Just depending on a specific git commit is fine, and I know this can work. However, for nearly all common ML libraries wheels are already provided.
Just saying I know how Nix works, and I do read the nixpkgs source. I am doing the same as is done there, to use pre-build wheels and that works. But that is not the issue that I am talking about. The issue is that there are so many cases where stuff doesnt work, and I end up having to fix most packages, in the same way. i.e. repetitive work, that can be generalised
The issue is that there are so many cases where stuff doesnt work, and I end up having to fix most packages, in the same way. i.e. repetitive work, that can be generalised
yeah, i mean, nixpkgs is hard. There are tones of broken packages. Would be great with unlimited resources and time, to constantly scan the repo, mark broken ones, and use some automation to create pull requests to fix them. Similarly, some LLM help on nixpkgs pull request reviews would be great also.
But it’s all a matter of priorities and resources. For example, is fixing broken packages more important than fixing broken runners? e.g. This PR stuck waiting for runners for >24 hours
this is exactly what I am suggesting, create infrastructure that makes maintaining LLM stuff easier, and catches broken derivation asap
anyway, what i described above is the endgoal.
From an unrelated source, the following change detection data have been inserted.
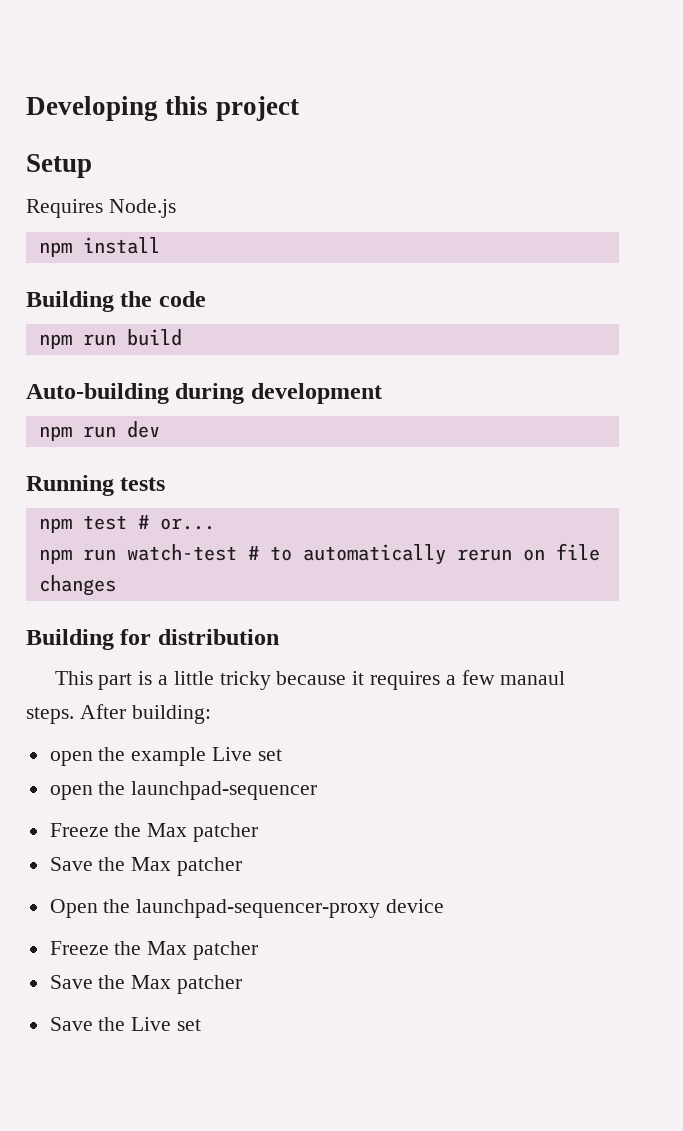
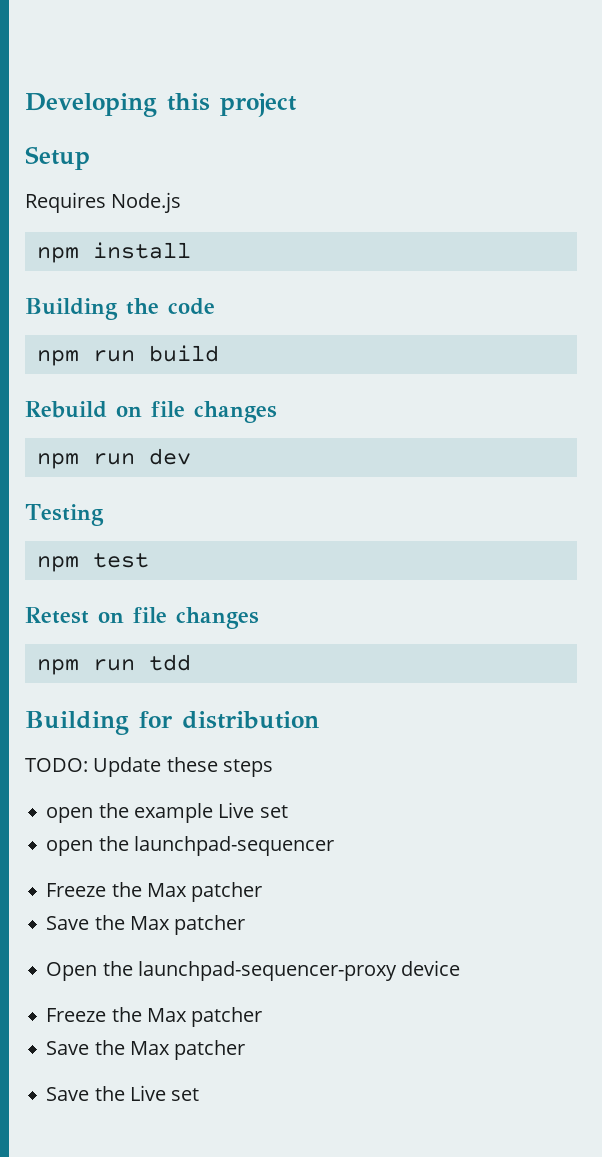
[26,383,382,404] Auto-building during development -> [25,401,277,423] Rebuild on file changes
[26,475,166,496] Running tests -> [25,504,104,526] Testing
[137,515,215,530] [38,543,600,565] [38,575,116,596] [26,629,279,650] [54,670,566,690] [26,704,211,724] # or... // npm run watch-test # to automatically rerun on file changes // Building for distribution // This part is a little tricky because it requires a few manaul steps. After building: -> [25,607,259,629] [36,654,191,675] [25,711,319,735] [25,757,273,777] // Retest on file changes // npm run tdd // Building for distribution // TODO: Update these steps

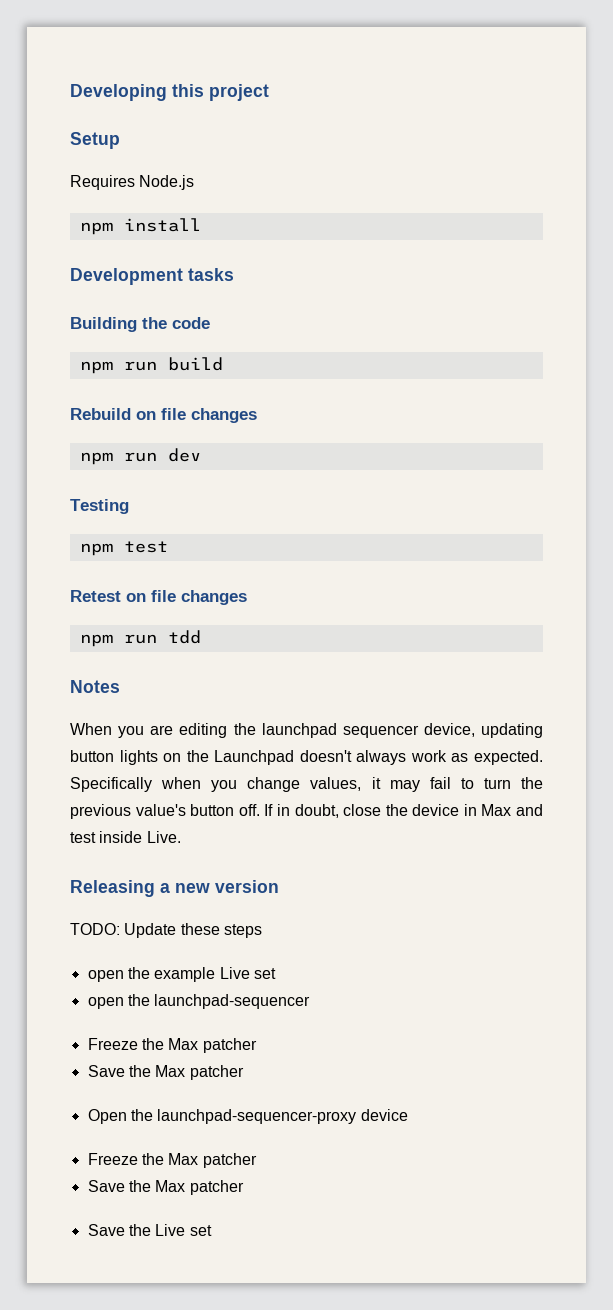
(191, 250) none -> [70,268,234,285] // Development tasks
[25,711,319,735] Building for distribution -> [70,680,120,693] [70,723,543,738] [70,750,543,765] [70,777,544,792] [70,804,543,819] [70,831,181,843] [70,880,279,897] Notes // When you are editing the launchpad sequencer device, updating button lights on the Launchpad doesn't always work as expected. Specifically when you change values, it may fail to turn the previous value's button off. If in doubt, close the device in Max and test inside Live. // Releasing a new version

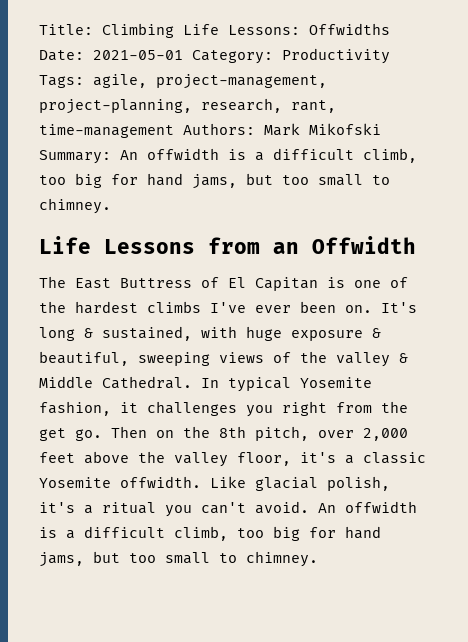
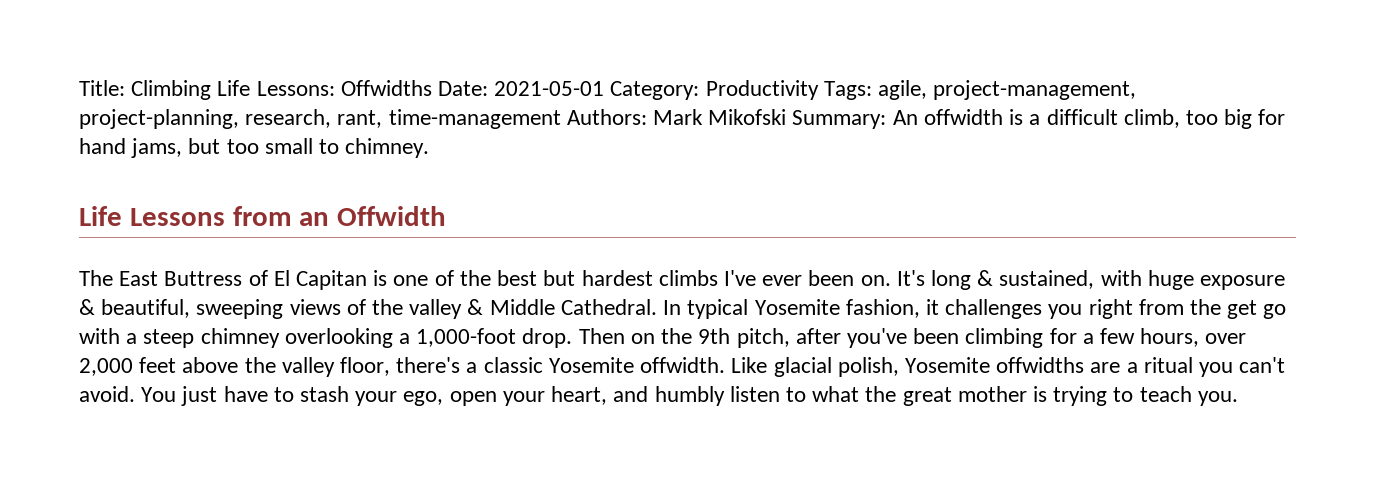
(66, 307) none -> [497,270,576,286] best but
[75,426,309,441] go. Then on the 8th pitch, -> [1263,304,1287,319] [79,328,1200,348] go with a steep chimney overlooking a 1,000-foot drop. Then on the 9th pitch, after you've been climbing for a few hours,
[300,452,336,463] it's -> [396,357,461,373] there's
[39,502,75,513] it's -> [904,357,1121,373] Yosemite offwidths are
[318,501,417,513] [39,526,381,541] [39,551,318,567] An offwidth is a difficult climb, too big for hand jams, but too small to chimney. -> [141,386,1238,406] You just have to stash your ego, open your heart, and humbly listen to what the great mother is trying to teach you.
I have been working on this for my own use, and will share what I have once it works for the packages I use.
it may even make sense to maintain LLM outside of the nixpkgs tree, as for LLM dev is important that I can use the packages that I need and work together, not the latest packages. and it should not matter what recent version of nix/nixOS one is on
rn I am focussing exclusively at the interplay of cuda, torch, python, and torch dependent packages
but I do plan in the future to make sure that local llm runners also work, because i will need that in about 2 months time
neither do I, but this mostly would become relevant once stuff is upstreamed into nixpkgs. before that it would essentially just building the nix derivations locally. I have some root servers with alotta ram, so my own builds will probably be build there. then there is cachix and as far as I understand they provide a nix cache for free for open source nix derivations, so the build artefacts would be pushed there and available for the general public to use
…Yes, is five years of non-stop merging of technical debt, after half a decade of dormant zombie-like existence.
There’s nothing there to be supported, you already can use them as is, e.g. with nix-ld, as well as with python3XPackages and with autoPatchelf. They are no more broken on nixos than on an ubuntu.
absolutely amazing! i will take a look at this, and hope I didnt reimpl half of what is done there, because I did not find this preexisting work!
What I meant to say is, that pulling in the wheels i.e. have a -bin variant of a pypkg should be standard and the infrastructure should make it easy to maintain such derivations. of course you can always write your own derivation and add it.
What I have done so far, is to write a python script that based on github release tags, parses all wheels and their hashes, and generates a binary-hashes.nix that encodes all the parsed information and easily allows resolving the wheels to then be used with autoPatchelf, similar how its done in nixpkgs for torch-bin
I have now impl quite a lot of the above goal (yes i use LLMs, but I do read the code afterwards, still rn this is WIP so this is only on a best-effort bases)
i am now able to build from bin or source a compatible set of torch, flash-attn, mamba-ssm, and causal-conv1d, while being able to specify the python, cuda, torch, and a special cuda-packages version for pascal gpus.
(comment says otherwise but cuda 13.0 is supported technically, just missing cuda-packages v13 to be provided)
for now I will just have this so stuff works for myself, meaning the packages that I use.